## EXCERPTED PASSAGE
┄┄┄┄┄┄┄┄┄┄┄┄┄┄┄┄┄┄┄┄
The authors of this study sought to evaluate the predictive role of global sagittal alignment and upper instrumented vertebra (UIV) level in symptomatic proximal junctional kyphosis (PJK) among patients with adult spinal deformity (ASD).

METHODS

Data on ASD patients who had undergone fusion of ≥ 5 vertebrae from 2008 to 2018 and with a minimum follow-up of 1 year were obtained from a prospectively collected multicenter database and evaluated (n = 1312). Radiographs were obtained preoperatively and at 6 weeks, 6 months, 1 year, 2 years, and 3 years postoperatively. The 22-Item Scoliosis Research Society Patient Questionnaire Revised (SRS-22r) scores were collected preoperatively, 1 year postoperatively, and 2 years postoperatively. Symptomatic PJK was defined as a kyphotic increase > 20° in the Cobb angle from the UIV to the UIV+2. At 6 weeks postoperatively, sagittal parameters were evaluated and patients were categorized by global alignment and proportion (GAP) score/category and SRS-Schwab sagittal modifiers. Patients were stratified by UIV level: upper thoracic (UT) UIV ≥ T8 or lower thoracic (LT) UIV ≤ T9.

RESULTS

Patients who developed symptomatic PJK (n = 260) had worse 1-year postoperative SRS-22r mental health (3.70 vs 3.86) and total (3.56 vs 3.67) scores, as well as worse 2-year postoperative self-image (3.45 vs 3.65) and satisfaction (4.03 vs 4.22) scores (all p ≤ 0.04). In the whole study cohort, patients with PJK had less pelvic incidence–lumbar lordosis (PI-LL) mismatch (−0.24° vs 3.29°, p < 0.001) but no difference in their GAP score/category or SRS-Schwab sagittal modifiers compared with the patients without PJK. Regression showed a higher risk of PJK with a pelvic tilt (PT) grade ++ (OR 2.35) and less risk with a PI-LL grade ++ (OR 0.35; both p < 0.01). When specifically analyzing the LT UIV cohort, patients with PJK had a higher GAP score (5.66 vs 4.79), greater PT (23.02° vs 20.90°), and less PI-LL mismatch (1.61° vs 4.45°; all p ≤ 0.02). PJK patients were less likely to be proportioned postoperatively (17.6% vs 30.0%, p = 0.015), and regression demonstrated a greater PJK risk with severe disproportion (OR 1.98) and a PT grade ++ (OR 3.15) but less risk with a PI-LL grade ++ (OR 0.45; all p ≤ 0.01). When specifically evaluating the UT UIV cohort, the PJK patients had less PI-LL mismatch (−2.11° vs 1.45°) but no difference in their GAP score/category. Regression showed a greater PJK risk with a PT grade + (OR 1.58) and a decreased risk with a PI-LL grade ++ (OR 0.21; both p < 0.05).
┄┄┄┄┄┄┄┄┄┄┄┄┄┄┄┄┄┄┄┄
## INFORMATION SHOWN
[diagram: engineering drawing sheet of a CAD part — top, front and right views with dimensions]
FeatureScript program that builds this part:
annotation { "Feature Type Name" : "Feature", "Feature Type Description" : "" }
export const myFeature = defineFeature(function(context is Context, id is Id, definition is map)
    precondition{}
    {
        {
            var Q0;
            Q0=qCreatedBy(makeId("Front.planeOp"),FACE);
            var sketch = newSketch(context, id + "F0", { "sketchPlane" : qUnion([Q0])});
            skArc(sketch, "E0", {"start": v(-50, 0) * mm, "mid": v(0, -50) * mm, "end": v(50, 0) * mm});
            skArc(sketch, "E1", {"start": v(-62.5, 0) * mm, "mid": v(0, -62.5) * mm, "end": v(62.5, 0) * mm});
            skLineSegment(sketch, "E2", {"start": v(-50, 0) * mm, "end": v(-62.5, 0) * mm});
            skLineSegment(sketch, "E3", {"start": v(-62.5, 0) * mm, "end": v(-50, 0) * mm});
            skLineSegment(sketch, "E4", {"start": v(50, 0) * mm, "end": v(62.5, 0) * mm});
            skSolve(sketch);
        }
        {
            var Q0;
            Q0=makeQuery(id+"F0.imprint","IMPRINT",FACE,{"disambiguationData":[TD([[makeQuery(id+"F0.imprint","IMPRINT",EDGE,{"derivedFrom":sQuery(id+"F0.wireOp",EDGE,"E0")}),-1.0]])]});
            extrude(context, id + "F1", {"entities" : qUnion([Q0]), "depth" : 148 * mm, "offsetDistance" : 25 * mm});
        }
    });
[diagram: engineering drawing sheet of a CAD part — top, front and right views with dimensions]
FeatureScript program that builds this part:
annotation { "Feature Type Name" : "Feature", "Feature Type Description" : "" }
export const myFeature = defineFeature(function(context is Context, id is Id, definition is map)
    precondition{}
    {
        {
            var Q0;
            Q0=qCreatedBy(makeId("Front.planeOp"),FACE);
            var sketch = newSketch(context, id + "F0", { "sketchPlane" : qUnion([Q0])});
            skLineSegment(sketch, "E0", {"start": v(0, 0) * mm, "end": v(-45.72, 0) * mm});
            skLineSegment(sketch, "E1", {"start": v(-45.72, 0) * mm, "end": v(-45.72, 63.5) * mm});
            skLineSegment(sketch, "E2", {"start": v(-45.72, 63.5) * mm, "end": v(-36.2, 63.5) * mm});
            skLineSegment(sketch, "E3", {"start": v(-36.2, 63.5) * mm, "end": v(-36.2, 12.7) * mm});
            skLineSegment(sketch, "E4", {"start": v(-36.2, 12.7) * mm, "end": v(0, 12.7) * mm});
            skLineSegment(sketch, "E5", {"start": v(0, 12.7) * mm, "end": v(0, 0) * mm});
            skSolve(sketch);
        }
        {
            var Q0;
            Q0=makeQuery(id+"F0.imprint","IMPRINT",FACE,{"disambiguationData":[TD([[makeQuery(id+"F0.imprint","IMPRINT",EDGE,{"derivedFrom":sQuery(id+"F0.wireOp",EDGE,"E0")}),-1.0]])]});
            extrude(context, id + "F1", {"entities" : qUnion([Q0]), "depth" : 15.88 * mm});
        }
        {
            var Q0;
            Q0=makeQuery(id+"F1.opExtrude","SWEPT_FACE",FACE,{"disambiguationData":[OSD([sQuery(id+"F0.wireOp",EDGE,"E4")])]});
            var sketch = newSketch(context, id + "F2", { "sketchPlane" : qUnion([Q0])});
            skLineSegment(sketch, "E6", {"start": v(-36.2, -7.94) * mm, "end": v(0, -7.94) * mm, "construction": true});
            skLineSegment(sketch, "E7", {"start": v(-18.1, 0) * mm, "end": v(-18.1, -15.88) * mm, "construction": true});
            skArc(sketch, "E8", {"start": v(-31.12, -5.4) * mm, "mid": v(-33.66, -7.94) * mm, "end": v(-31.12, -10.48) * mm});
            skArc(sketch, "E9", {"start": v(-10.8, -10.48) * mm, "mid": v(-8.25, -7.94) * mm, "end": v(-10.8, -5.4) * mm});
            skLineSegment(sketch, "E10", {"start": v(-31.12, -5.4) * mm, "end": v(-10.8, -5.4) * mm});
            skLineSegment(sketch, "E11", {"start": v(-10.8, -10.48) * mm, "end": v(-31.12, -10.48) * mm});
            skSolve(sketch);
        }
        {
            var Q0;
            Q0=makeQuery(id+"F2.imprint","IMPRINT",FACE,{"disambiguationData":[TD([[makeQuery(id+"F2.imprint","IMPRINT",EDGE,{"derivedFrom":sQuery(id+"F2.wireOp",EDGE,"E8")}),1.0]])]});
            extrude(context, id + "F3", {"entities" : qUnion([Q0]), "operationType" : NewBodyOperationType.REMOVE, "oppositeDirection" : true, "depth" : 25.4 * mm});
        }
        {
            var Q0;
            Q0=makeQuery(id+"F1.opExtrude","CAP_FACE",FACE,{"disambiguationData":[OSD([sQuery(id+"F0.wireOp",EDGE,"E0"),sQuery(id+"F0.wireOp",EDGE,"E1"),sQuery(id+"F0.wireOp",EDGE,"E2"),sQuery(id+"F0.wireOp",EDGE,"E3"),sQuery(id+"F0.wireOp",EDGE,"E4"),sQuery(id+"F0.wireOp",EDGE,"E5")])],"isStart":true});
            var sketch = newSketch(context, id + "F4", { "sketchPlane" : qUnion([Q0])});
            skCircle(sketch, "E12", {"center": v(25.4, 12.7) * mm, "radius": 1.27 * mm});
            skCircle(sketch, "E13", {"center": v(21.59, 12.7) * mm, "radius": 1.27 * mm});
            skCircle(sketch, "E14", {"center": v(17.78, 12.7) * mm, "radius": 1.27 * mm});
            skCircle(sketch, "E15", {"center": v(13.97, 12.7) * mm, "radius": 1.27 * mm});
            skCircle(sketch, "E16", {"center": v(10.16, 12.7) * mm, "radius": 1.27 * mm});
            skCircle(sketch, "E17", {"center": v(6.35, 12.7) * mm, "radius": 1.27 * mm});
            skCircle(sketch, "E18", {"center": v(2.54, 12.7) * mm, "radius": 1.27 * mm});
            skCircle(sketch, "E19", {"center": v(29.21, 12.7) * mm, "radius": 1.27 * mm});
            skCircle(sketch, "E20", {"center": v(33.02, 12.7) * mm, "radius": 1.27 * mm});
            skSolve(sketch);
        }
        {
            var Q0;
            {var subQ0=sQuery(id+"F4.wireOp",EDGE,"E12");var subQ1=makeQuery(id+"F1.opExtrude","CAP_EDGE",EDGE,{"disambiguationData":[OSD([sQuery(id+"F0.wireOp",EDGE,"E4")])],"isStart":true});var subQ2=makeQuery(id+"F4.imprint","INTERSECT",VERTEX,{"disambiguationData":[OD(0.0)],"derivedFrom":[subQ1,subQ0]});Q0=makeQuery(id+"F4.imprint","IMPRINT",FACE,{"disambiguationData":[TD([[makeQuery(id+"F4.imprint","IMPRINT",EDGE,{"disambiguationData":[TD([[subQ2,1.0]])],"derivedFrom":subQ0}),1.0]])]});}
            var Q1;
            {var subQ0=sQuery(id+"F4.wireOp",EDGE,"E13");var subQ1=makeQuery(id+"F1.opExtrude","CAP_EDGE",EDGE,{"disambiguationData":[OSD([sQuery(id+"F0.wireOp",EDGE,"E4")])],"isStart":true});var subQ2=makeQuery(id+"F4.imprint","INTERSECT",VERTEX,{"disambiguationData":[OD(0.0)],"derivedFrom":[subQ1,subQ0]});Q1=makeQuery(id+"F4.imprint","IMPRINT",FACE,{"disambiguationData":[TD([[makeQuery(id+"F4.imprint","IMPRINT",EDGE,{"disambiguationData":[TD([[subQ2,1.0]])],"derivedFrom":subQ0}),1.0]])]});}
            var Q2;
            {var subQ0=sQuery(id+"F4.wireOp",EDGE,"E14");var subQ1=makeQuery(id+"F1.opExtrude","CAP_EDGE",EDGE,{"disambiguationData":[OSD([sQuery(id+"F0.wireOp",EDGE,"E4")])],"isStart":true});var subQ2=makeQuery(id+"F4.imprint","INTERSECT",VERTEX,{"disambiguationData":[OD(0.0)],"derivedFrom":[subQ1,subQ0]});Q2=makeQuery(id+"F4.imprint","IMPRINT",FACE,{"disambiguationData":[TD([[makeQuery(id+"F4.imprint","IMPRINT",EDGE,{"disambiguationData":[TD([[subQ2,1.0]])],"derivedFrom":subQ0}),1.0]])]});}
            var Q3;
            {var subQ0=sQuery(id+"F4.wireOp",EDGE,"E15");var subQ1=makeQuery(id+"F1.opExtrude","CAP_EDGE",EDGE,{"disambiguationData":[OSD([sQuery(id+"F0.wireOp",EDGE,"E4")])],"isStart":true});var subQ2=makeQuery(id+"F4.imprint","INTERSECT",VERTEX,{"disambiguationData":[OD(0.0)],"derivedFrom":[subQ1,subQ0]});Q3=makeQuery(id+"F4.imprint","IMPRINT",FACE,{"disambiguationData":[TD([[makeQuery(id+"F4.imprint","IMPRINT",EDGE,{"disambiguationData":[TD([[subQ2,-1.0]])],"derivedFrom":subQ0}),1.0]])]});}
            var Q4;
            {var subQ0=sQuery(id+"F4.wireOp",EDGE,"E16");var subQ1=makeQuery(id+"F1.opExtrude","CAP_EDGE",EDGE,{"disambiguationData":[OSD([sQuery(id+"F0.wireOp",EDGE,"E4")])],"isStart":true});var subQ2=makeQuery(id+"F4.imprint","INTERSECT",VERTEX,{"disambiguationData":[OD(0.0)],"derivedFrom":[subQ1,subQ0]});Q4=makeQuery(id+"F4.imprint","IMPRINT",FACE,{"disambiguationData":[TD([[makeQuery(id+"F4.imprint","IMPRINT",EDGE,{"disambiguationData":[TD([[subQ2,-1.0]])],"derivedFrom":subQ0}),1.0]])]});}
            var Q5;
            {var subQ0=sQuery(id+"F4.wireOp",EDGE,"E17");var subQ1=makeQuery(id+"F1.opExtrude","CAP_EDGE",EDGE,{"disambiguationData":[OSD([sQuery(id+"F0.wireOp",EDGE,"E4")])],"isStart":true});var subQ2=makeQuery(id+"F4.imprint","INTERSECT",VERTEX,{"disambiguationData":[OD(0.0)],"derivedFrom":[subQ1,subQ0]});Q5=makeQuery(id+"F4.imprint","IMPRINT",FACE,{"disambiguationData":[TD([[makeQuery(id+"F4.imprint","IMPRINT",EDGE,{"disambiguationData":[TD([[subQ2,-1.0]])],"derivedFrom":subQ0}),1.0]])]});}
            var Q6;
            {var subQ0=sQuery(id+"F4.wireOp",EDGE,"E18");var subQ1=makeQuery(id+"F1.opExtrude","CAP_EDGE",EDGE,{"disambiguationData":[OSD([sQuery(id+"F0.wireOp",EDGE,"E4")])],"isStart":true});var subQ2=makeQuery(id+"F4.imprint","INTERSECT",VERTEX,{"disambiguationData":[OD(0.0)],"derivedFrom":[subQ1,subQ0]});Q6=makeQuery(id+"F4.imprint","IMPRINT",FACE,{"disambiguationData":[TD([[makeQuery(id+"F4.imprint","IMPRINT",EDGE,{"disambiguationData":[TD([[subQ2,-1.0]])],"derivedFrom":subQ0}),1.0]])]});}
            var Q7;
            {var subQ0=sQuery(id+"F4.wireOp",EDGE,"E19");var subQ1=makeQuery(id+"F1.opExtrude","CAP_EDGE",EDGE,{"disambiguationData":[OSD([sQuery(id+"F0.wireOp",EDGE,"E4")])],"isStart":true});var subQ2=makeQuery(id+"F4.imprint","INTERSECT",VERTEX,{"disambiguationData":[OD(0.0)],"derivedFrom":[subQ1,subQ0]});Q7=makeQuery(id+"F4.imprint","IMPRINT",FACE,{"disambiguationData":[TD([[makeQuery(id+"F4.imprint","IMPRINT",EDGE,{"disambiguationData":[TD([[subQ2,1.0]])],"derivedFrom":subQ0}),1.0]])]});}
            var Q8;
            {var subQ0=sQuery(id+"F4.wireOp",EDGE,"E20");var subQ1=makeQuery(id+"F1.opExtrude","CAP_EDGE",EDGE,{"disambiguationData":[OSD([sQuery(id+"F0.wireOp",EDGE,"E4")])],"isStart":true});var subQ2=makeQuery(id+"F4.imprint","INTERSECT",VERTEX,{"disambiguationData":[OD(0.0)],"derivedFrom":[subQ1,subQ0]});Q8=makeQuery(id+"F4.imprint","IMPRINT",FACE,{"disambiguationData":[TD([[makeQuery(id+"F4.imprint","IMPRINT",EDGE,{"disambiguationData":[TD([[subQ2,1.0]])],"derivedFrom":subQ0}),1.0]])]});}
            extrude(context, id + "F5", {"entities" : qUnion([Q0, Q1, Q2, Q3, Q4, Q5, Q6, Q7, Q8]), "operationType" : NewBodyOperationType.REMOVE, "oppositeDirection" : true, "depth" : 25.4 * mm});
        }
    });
┄┄┄┄┄┄┄┄┄┄┄┄┄┄┄┄┄┄┄┄
In the spinal deformity study, how was symptomatic proximal junctional kyphosis defined?

As a kyphotic increase > 20° in the Cobb angle from the UIV to the UIV+2.